2 The main indicator that a given project addressed heritage was that it dealt with identity, memory, and history on the one hand, and with renovation or regeneration on the other.

3 The hypothesis is that the collocation most used with ‘heritage’ is ‘national’, which is complicated in the case of Wrocław. Moreover, the city, as claimed, is more forward-looking than dwelling on its past (FGI02; Chmielewski Citation2011, 6).

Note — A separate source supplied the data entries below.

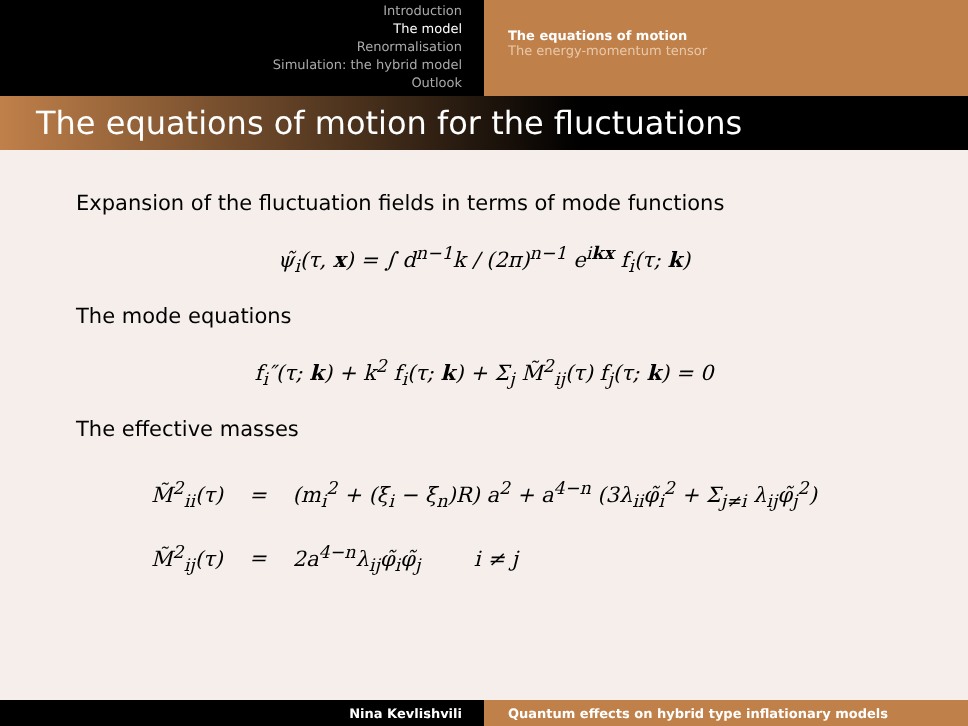Introduction
The model
Renormalisation
Simulation: the hybrid model
Outlook
The equations of motion
The energy-momentum tensor
The equations of motion for the fluctuations
Expansion of the fluctuation fields in terms of mode functions
ψ̃<sub>i</sub>(τ, x) = ∫ d<sup>n−1</sup>k / (2π)<sup>n−1</sup> e<sup>ikx</sup> f<sub>i</sub>(τ; k)
The mode equations
f<sub>i</sub>″(τ; k) + k<sup>2</sup> f<sub>i</sub>(τ; k) + Σ<sub>j</sub> M̃<sup>2</sup><sub>ij</sub>(τ) f<sub>j</sub>(τ; k) = 0
The effective masses
| M̃<sup>2</sup><sub>ii</sub>(τ) | = | (m<sub>i</sub><sup>2</sup> + (ξ<sub>i</sub> − ξ<sub>n</sub>)R) a<sup>2</sup> + a<sup>4−n</sup> (3λ<sub>ii</sub>φ̃<sub>i</sub><sup>2</sup> + Σ<sub>j≠i</sub> λ<sub>ij</sub>φ̃<sub>j</sub><sup>2</sup>) |
| M̃<sup>2</sup><sub>ij</sub>(τ) | = | 2a<sup>4−n</sup>λ<sub>ij</sub>φ̃<sub>i</sub>φ̃<sub>j</sub> i ≠ j |
Nina Kevlishvili Quantum effects on hybrid type inflationary models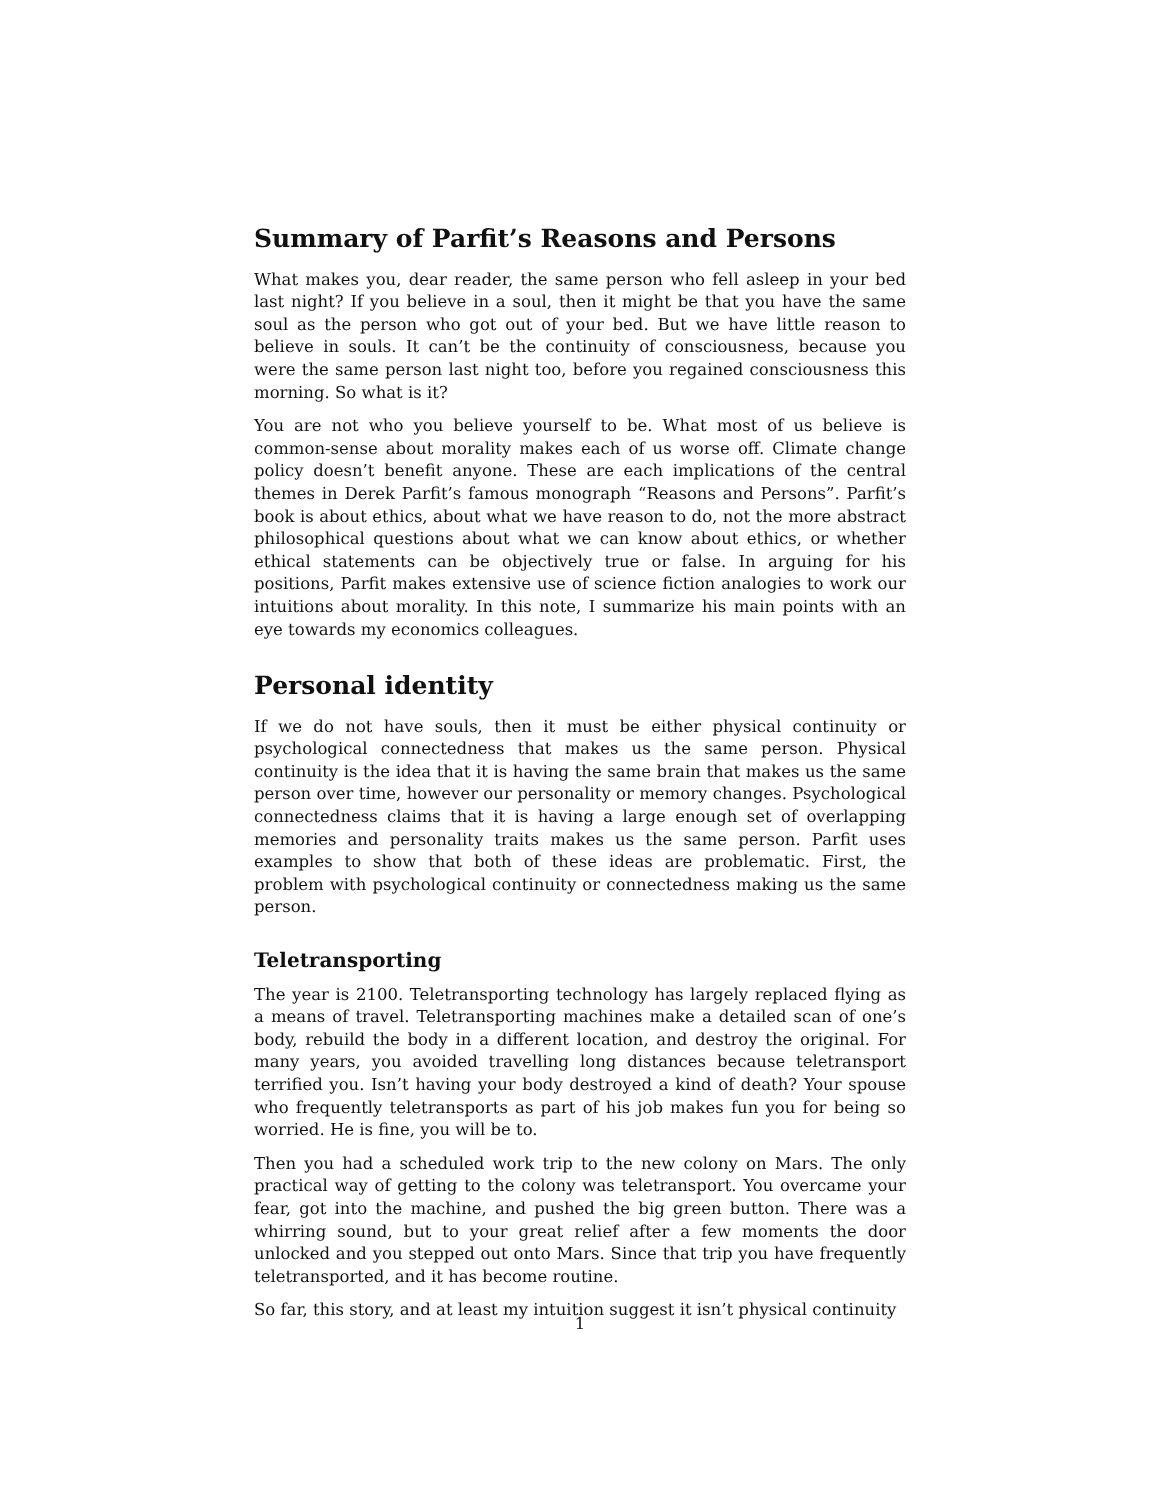Summary of Parfit’s Reasons and Persons
What makes you, dear reader, the same person who fell asleep in your bed last night? If you believe in a soul, then it might be that you have the same soul as the person who got out of your bed. But we have little reason to believe in souls. It can’t be the continuity of consciousness, because you were the same person last night too, before you regained consciousness this morning. So what is it?
You are not who you believe yourself to be. What most of us believe is common-sense about morality makes each of us worse off. Climate change policy doesn’t benefit anyone. These are each implications of the central themes in Derek Parfit’s famous monograph “Reasons and Persons”. Parfit’s book is about ethics, about what we have reason to do, not the more abstract philosophical questions about what we can know about ethics, or whether ethical statements can be objectively true or false. In arguing for his positions, Parfit makes extensive use of science fiction analogies to work our intuitions about morality. In this note, I summarize his main points with an eye towards my economics colleagues.
Personal identity
If we do not have souls, then it must be either physical continuity or psychological connectedness that makes us the same person. Physical continuity is the idea that it is having the same brain that makes us the same person over time, however our personality or memory changes. Psychological connectedness claims that it is having a large enough set of overlapping memories and personality traits makes us the same person. Parfit uses examples to show that both of these ideas are problematic. First, the problem with psychological continuity or connectedness making us the same person.
Teletransporting
The year is 2100. Teletransporting technology has largely replaced flying as a means of travel. Teletransporting machines make a detailed scan of one’s body, rebuild the body in a different location, and destroy the original. For many years, you avoided travelling long distances because teletransport terrified you. Isn’t having your body destroyed a kind of death? Your spouse who frequently teletransports as part of his job makes fun you for being so worried. He is fine, you will be to.
Then you had a scheduled work trip to the new colony on Mars. The only practical way of getting to the colony was teletransport. You overcame your fear, got into the machine, and pushed the big green button. There was a whirring sound, but to your great relief after a few moments the door unlocked and you stepped out onto Mars. Since that trip you have frequently teletransported, and it has become routine.
So far, this story, and at least my intuition suggest it isn’t physical continuity
1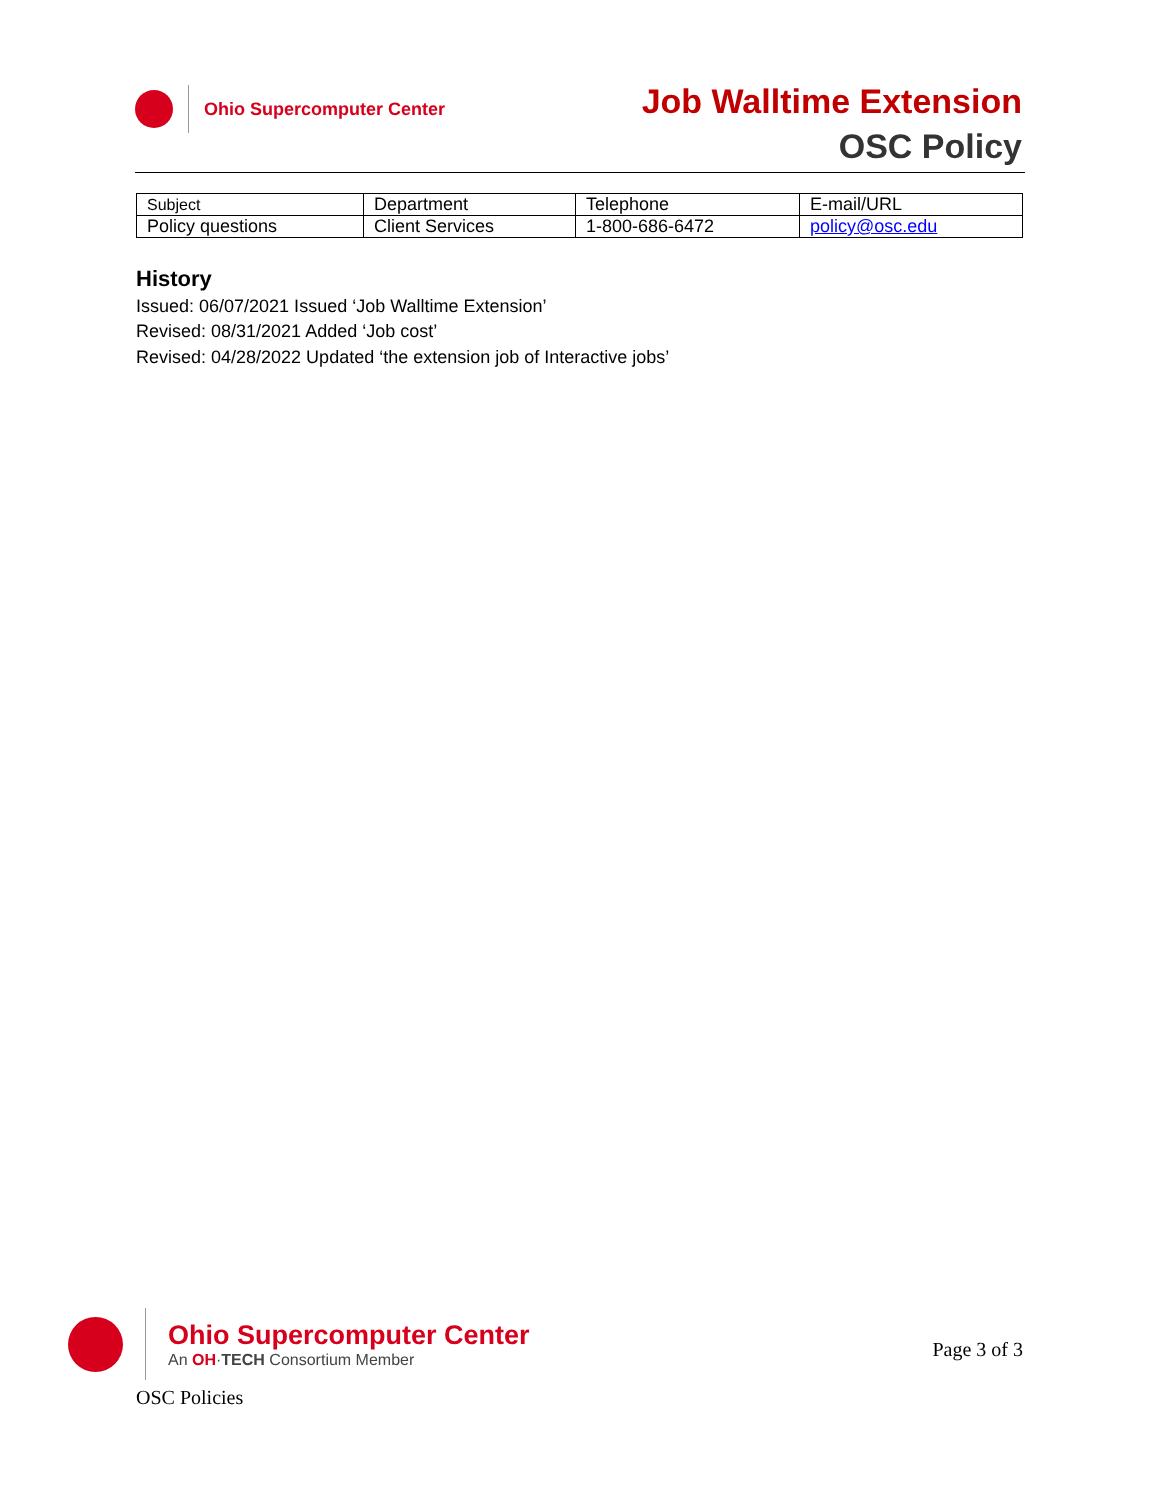Ohio Supercomputer Center Job Walltime Extension
OSC Policy
| Subject | Department | Telephone | E-mail/URL |
| --- | --- | --- | --- |
| Policy questions | Client Services | 1-800-686-6472 | policy@osc.edu |
History
Issued: 06/07/2021 Issued ‘Job Walltime Extension’
Revised: 08/31/2021 Added ‘Job cost’
Revised: 04/28/2022 Updated ‘the extension job of Interactive jobs’
Ohio Supercomputer Center
An OH·TECH Consortium Member
Page 3 of 3
OSC Policies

4 This number includes both residents and visitors. There is no exact data concerning the number of the former, but the research on cultural participation cited in the article refers to the residents of Wrocław and the region. To compare, Wrocław is a city of 642 869 inhabitants (as of 31.12.2019, Statistics Poland, https://bdl.stat.gov.pl/BDL/dane/podgrup/tablica)

5 In 1929, Wrocław hosted a Living and Work Space Exhibition (Wohnung und Werkraum Ausstellung, WuWA) presenting model housing estates created by the Deutscher Werkbund. Buildings created for the exhibition were meant to be just prototypes for mass housing estates, but most of them survived WWII and have since been inhabited.

Additional information

Funding

Sections of this paper are based on and supported by the research conducted within the JPI Cultural Heritage research project ‘HOMEE – Heritage Opportunities/Threats within Mega-Events in Europe’, with a grant issued by the Minister of Culture and National Heritage of the Republic of Poland.